Voice Cloning¶
Clone any speaker from a 3–10s reference clip. Whisper-powered auto-transcription bundled.
Clone any speaker's voice from a short reference audio clip.
from strands_omnivoice import omnivoice_clone
omnivoice_clone(
text="In a parallel universe, machines speak softly.",
output="/tmp/cloned.wav",
ref_audio="/tmp/ref.wav",
ref_text="optional transcript of ref.wav",
)
Hear it in action¶
Step 1 — original auto-voice sample (used as the clone reference):
Step 2 — same voice, different words, generated by omnivoice_clone:
Best Practices¶
- Length: 3–10 seconds of reference.

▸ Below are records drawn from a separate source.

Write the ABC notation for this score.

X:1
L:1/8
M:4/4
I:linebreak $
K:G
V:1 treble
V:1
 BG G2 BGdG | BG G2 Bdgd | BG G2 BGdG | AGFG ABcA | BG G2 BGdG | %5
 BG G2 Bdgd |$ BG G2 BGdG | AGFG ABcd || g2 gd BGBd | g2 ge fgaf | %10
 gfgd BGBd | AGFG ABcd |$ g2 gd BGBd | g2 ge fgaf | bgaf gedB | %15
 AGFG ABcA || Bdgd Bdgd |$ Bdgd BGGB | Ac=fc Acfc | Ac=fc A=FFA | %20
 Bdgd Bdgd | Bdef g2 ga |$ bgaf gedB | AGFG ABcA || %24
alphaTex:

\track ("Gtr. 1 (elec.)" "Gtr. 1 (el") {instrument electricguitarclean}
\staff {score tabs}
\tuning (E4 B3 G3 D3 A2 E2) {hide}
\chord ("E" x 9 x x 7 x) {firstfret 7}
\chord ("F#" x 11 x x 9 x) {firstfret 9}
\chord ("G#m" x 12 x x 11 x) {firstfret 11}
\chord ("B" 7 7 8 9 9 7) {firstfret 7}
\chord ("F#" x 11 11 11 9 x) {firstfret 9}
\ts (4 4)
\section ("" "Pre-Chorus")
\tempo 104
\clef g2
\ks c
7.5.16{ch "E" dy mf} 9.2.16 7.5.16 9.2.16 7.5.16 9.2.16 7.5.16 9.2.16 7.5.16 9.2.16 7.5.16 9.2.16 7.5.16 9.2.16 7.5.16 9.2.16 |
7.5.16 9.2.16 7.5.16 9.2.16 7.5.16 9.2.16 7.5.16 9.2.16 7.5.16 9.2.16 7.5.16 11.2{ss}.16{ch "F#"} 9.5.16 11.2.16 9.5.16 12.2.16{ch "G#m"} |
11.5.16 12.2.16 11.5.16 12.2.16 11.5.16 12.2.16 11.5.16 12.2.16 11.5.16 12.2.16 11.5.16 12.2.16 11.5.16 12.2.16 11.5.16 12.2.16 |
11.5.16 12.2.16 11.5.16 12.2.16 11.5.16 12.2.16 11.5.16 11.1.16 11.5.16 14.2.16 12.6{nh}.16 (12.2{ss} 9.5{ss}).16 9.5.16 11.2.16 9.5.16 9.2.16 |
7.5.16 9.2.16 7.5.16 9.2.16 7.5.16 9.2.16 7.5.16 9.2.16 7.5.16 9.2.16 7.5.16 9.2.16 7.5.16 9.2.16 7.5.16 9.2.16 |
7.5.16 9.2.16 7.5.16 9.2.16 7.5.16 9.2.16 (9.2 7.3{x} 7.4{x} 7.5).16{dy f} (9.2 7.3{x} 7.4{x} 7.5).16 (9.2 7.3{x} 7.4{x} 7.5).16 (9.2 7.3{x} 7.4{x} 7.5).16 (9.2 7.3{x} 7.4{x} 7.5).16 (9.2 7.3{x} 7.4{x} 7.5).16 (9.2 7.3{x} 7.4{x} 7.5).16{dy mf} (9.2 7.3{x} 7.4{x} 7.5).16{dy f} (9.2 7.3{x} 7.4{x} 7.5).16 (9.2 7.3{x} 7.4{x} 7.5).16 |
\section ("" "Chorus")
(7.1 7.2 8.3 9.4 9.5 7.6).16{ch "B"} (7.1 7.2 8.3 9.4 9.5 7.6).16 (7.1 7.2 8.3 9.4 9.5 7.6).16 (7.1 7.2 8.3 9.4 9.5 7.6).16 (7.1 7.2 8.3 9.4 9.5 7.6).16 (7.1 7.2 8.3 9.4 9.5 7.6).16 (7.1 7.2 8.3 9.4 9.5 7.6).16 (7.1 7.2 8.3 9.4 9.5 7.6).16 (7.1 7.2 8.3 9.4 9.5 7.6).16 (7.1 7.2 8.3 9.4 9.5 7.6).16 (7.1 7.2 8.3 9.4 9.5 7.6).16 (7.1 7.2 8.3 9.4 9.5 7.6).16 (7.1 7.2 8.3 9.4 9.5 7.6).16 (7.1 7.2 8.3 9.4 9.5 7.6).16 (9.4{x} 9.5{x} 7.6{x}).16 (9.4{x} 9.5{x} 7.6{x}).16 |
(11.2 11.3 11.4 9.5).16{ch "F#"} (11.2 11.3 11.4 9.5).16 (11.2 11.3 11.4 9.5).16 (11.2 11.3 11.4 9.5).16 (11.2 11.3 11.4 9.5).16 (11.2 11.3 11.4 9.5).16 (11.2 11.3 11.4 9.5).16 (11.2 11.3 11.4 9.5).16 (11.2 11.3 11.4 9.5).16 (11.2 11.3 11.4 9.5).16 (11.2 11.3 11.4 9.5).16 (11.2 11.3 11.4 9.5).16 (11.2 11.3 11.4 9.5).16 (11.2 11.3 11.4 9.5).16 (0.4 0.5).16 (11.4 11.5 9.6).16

Longer slows inference and may drop quality.
- Cleanliness: minimal background noise, single speaker.
- Same language: for native pronunciation, use a reference clip in the same language as your target text. Cross-lingual cloning works but carries the source-language accent.
ref_text: optional. If omitted, OmniVoice auto-transcribes via Whisper.
Pipeline: ASR → Clone¶
from strands_omnivoice import omnivoice_transcribe, omnivoice_clone
t = omnivoice_transcribe(audio_path="/tmp/ref.wav")
ref_text = t["content"][1]["json"]["transcript"]
omnivoice_clone(
text="The quick brown fox jumps over the lazy dog.",
output="/tmp/cloned.wav",
ref_audio="/tmp/ref.wav",
ref_text=ref_text,
)
Or let an agent orchestrate:
agent("""1. omnivoice_transcribe /tmp/ref.wav
2. omnivoice_clone with that transcript and text='Hello cloned world'
output=/tmp/cloned.wav
3. audio_play it.""")
Tuning¶
num_step— diffusion steps. Lower (16) is faster; higher (32+) cleaner.guidance_scale— classifier-free guidance. 2.0 default; raise for stronger voice match.speed/duration— control pacing.